Say I have a forecast driven optimization solution, whose effectiveness is defined by the search and decision processes (pipelines). The specific analytics pieces at different decision and search points can be swapped in and out, without disturbing the higher-level search and decision processes (pipelines).
To do the search, I should be able to use any of the available optimization algorithms: Mixed Integer Programming, Branch and Bound heuristics… To do the forecast at each search point, I should be able to use any of the available forecasting algorithms: Winters and Holt, ARIMA, Amazon DeepAR… I should be able to switch them in and out, all without disturbing the upper layer business logic that orchestrates the search and forecast processes.

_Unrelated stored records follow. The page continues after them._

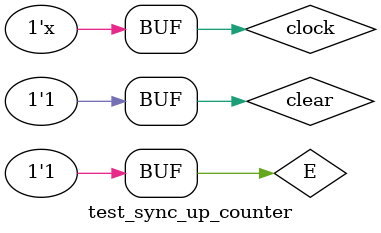
<source format=v>
`timescale 1ns / 1ps


module test_sync_up_counter();
    reg     E, clock, clear;
    wire    [3:0]   Q;
    
    sync_up_counter dut (.E(E), .CLK(clock), .CLR(clear), .Q(Q));    
    
    initial begin
        clock = 0; clear = 0; E = 1; #20;
        clear = 1; #20;
    end
    
    always begin
        clock = ~clock; #20;
    end
endmodule

</source>
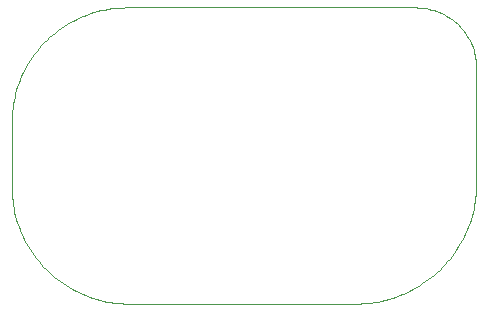
<source format=gbp>
G75*
%MOIN*%
%OFA0B0*%
%FSLAX24Y24*%
%IPPOS*%
%LPD*%
%AMOC8*
5,1,8,0,0,1.08239X$1,22.5*
%
%ADD10C,0.0000*%
D10*
X004045Y000140D02*
X011608Y000140D01*
X011732Y000142D01*
X011856Y000148D01*
X011979Y000157D01*
X012103Y000170D01*
X012225Y000188D01*
X012347Y000209D01*
X012469Y000233D01*
X012590Y000262D01*
X012709Y000294D01*
X012828Y000329D01*
X012945Y000369D01*
X013062Y000412D01*
X013176Y000458D01*
X013290Y000508D01*
X013402Y000562D01*
X013512Y000619D01*
X013620Y000679D01*
X013726Y000743D01*
X013831Y000810D01*
X013933Y000880D01*
X014033Y000953D01*
X014131Y001029D01*
X014226Y001108D01*
X014319Y001190D01*
X014409Y001275D01*
X014497Y001363D01*
X014582Y001453D01*
X014664Y001546D01*
X014743Y001641D01*
X014819Y001739D01*
X014892Y001839D01*
X014962Y001941D01*
X015029Y002046D01*
X015093Y002152D01*
X015153Y002260D01*
X015210Y002370D01*
X015264Y002482D01*
X015314Y002596D01*
X015360Y002710D01*
X015403Y002827D01*
X015443Y002944D01*
X015478Y003063D01*
X015510Y003182D01*
X015539Y003303D01*
X015563Y003425D01*
X015584Y003547D01*
X015602Y003669D01*
X015615Y003793D01*
X015624Y003916D01*
X015630Y004040D01*
X015632Y004164D01*
X015632Y007984D01*
X015630Y008072D01*
X015624Y008161D01*
X015615Y008248D01*
X015601Y008336D01*
X015584Y008423D01*
X015563Y008508D01*
X015538Y008593D01*
X015510Y008677D01*
X015478Y008759D01*
X015442Y008840D01*
X015403Y008920D01*
X015361Y008997D01*
X015315Y009073D01*
X015266Y009146D01*
X015213Y009217D01*
X015158Y009286D01*
X015100Y009353D01*
X015039Y009417D01*
X014975Y009478D01*
X014908Y009536D01*
X014839Y009591D01*
X014768Y009644D01*
X014695Y009693D01*
X014619Y009739D01*
X014542Y009781D01*
X014462Y009820D01*
X014381Y009856D01*
X014299Y009888D01*
X014215Y009916D01*
X014130Y009941D01*
X014045Y009962D01*
X013958Y009979D01*
X013870Y009993D01*
X013783Y010002D01*
X013694Y010008D01*
X013606Y010010D01*
X003963Y010010D01*
X003840Y010008D01*
X003718Y010002D01*
X003596Y009992D01*
X003474Y009979D01*
X003353Y009961D01*
X003232Y009940D01*
X003112Y009914D01*
X002993Y009885D01*
X002875Y009852D01*
X002758Y009815D01*
X002643Y009775D01*
X002528Y009731D01*
X002416Y009683D01*
X002304Y009631D01*
X002195Y009576D01*
X002087Y009518D01*
X001981Y009456D01*
X001877Y009391D01*
X001776Y009323D01*
X001676Y009251D01*
X001579Y009176D01*
X001485Y009098D01*
X001393Y009017D01*
X001303Y008933D01*
X001217Y008847D01*
X001133Y008757D01*
X001052Y008665D01*
X000974Y008571D01*
X000899Y008474D01*
X000827Y008374D01*
X000759Y008273D01*
X000694Y008169D01*
X000632Y008063D01*
X000574Y007955D01*
X000519Y007846D01*
X000467Y007734D01*
X000419Y007622D01*
X000375Y007507D01*
X000335Y007392D01*
X000298Y007275D01*
X000265Y007157D01*
X000236Y007038D01*
X000210Y006918D01*
X000189Y006797D01*
X000171Y006676D01*
X000158Y006554D01*
X000148Y006432D01*
X000142Y006310D01*
X000140Y006187D01*
X000140Y004045D01*
X000142Y003922D01*
X000148Y003800D01*
X000157Y003678D01*
X000171Y003556D01*
X000188Y003434D01*
X000209Y003313D01*
X000234Y003193D01*
X000263Y003074D01*
X000295Y002956D01*
X000331Y002838D01*
X000371Y002722D01*
X000414Y002607D01*
X000461Y002494D01*
X000512Y002382D01*
X000566Y002272D01*
X000623Y002164D01*
X000684Y002057D01*
X000748Y001953D01*
X000815Y001850D01*
X000886Y001750D01*
X000959Y001652D01*
X001036Y001556D01*
X001116Y001463D01*
X001198Y001372D01*
X001284Y001284D01*
X001372Y001198D01*
X001463Y001116D01*
X001556Y001036D01*
X001652Y000959D01*
X001750Y000886D01*
X001850Y000815D01*
X001953Y000748D01*
X002057Y000684D01*
X002164Y000623D01*
X002272Y000566D01*
X002382Y000512D01*
X002494Y000461D01*
X002607Y000414D01*
X002722Y000371D01*
X002838Y000331D01*
X002956Y000295D01*
X003074Y000263D01*
X003193Y000234D01*
X003313Y000209D01*
X003434Y000188D01*
X003556Y000171D01*
X003678Y000157D01*
X003800Y000148D01*
X003922Y000142D01*
X004045Y000140D01*
M02*

</source>
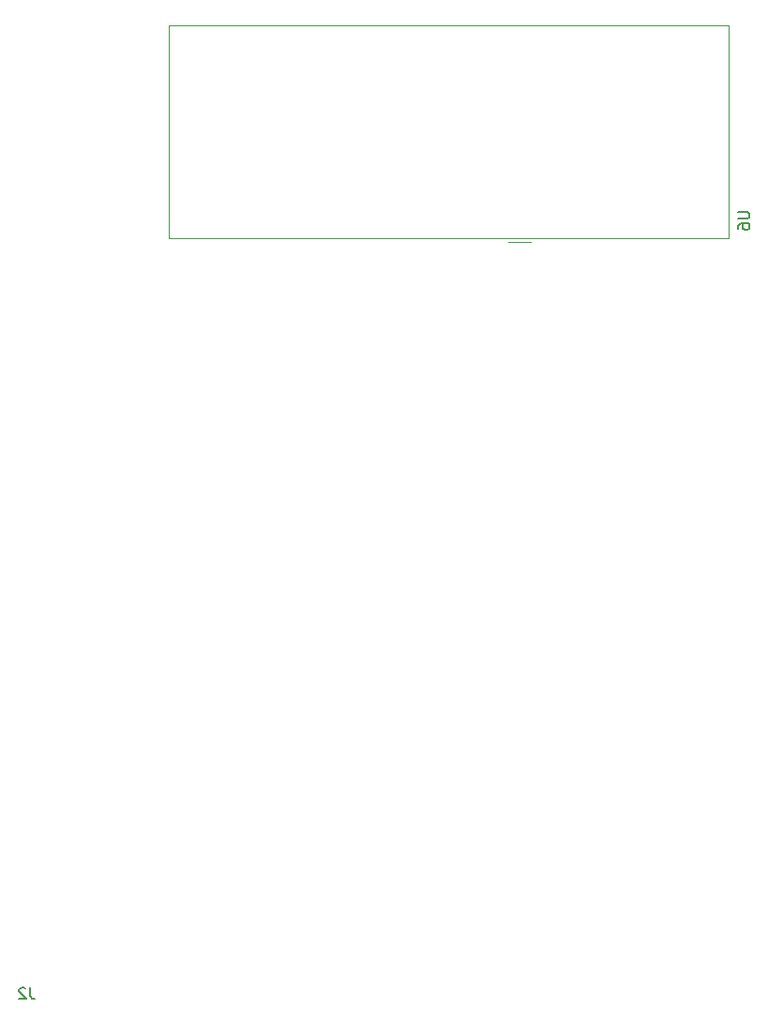
<source format=gbo>
G04 #@! TF.GenerationSoftware,KiCad,Pcbnew,(5.1.0-0)*
G04 #@! TF.CreationDate,2019-07-17T00:11:31+01:00*
G04 #@! TF.ProjectId,Face6,46616365-362e-46b6-9963-61645f706362,rev?*
G04 #@! TF.SameCoordinates,Original*
G04 #@! TF.FileFunction,Legend,Bot*
G04 #@! TF.FilePolarity,Positive*
%FSLAX46Y46*%
G04 Gerber Fmt 4.6, Leading zero omitted, Abs format (unit mm)*
G04 Created by KiCad (PCBNEW (5.1.0-0)) date 2019-07-17 00:11:31*
%MOMM*%
%LPD*%
G04 APERTURE LIST*
%ADD10C,0.120000*%
%ADD11C,0.150000*%
G04 APERTURE END LIST*
D10*
X233296000Y-57626000D02*
X233296000Y-38386000D01*
X233296000Y-57626000D02*
X182756000Y-57626000D01*
X182756000Y-57626000D02*
X182756000Y-38386000D01*
X182756000Y-38386000D02*
X233296000Y-38386000D01*
X215376000Y-58006000D02*
X213376000Y-58006000D01*
D11*
X234138380Y-55264095D02*
X234947904Y-55264095D01*
X235043142Y-55311714D01*
X235090761Y-55359333D01*
X235138380Y-55454571D01*
X235138380Y-55645047D01*
X235090761Y-55740285D01*
X235043142Y-55787904D01*
X234947904Y-55835523D01*
X234138380Y-55835523D01*
X234138380Y-56740285D02*
X234138380Y-56549809D01*
X234186000Y-56454571D01*
X234233619Y-56406952D01*
X234376476Y-56311714D01*
X234566952Y-56264095D01*
X234947904Y-56264095D01*
X235043142Y-56311714D01*
X235090761Y-56359333D01*
X235138380Y-56454571D01*
X235138380Y-56645047D01*
X235090761Y-56740285D01*
X235043142Y-56787904D01*
X234947904Y-56835523D01*
X234709809Y-56835523D01*
X234614571Y-56787904D01*
X234566952Y-56740285D01*
X234519333Y-56645047D01*
X234519333Y-56454571D01*
X234566952Y-56359333D01*
X234614571Y-56311714D01*
X234709809Y-56264095D01*
X170208533Y-125301380D02*
X170208533Y-126015666D01*
X170256152Y-126158523D01*
X170351390Y-126253761D01*
X170494247Y-126301380D01*
X170589485Y-126301380D01*
X169779961Y-125396619D02*
X169732342Y-125349000D01*
X169637104Y-125301380D01*
X169399009Y-125301380D01*
X169303771Y-125349000D01*
X169256152Y-125396619D01*
X169208533Y-125491857D01*
X169208533Y-125587095D01*
X169256152Y-125729952D01*
X169827580Y-126301380D01*
X169208533Y-126301380D01*
M02*

</source>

By separating the upper level domain know-how (business secrete sauce) from the analytics tools, analytics abstraction layer enables the codification of institutional knowledge and fast adoption of analytics advancement.
Putting it Together
By architecting and organizing interchangeable data and analytics components into data access, data abstraction, analytics access and analytics abstraction layers, businesses may focus on the backbone of their analytics platform which remains relatively constant: data and business solutions. The library of data readers, data transformers, analytics accessors and analytics mediators enable reuse across different data/analytic pipelines, application and solutions.
References
- The Database Abstraction Layer is more of an implementation tool for the Data Access Layer we talk about in this blog.
- TIBCO’s Data Abstraction Reference Architecture (bottom of the page) maps nicely to what we talk about in this blog: Physical Layer => Data Access Layer, Application Layer => Data Abstraction Layer. TIBCO’s Business Layer can be thought of an implementation tool for our Data Abstraction Layer.
Notes
- I first heard of the term “DnA” from Blue Cross Blue Shield NC and immediately fell in love with it. Yes, DnA is in my DNA!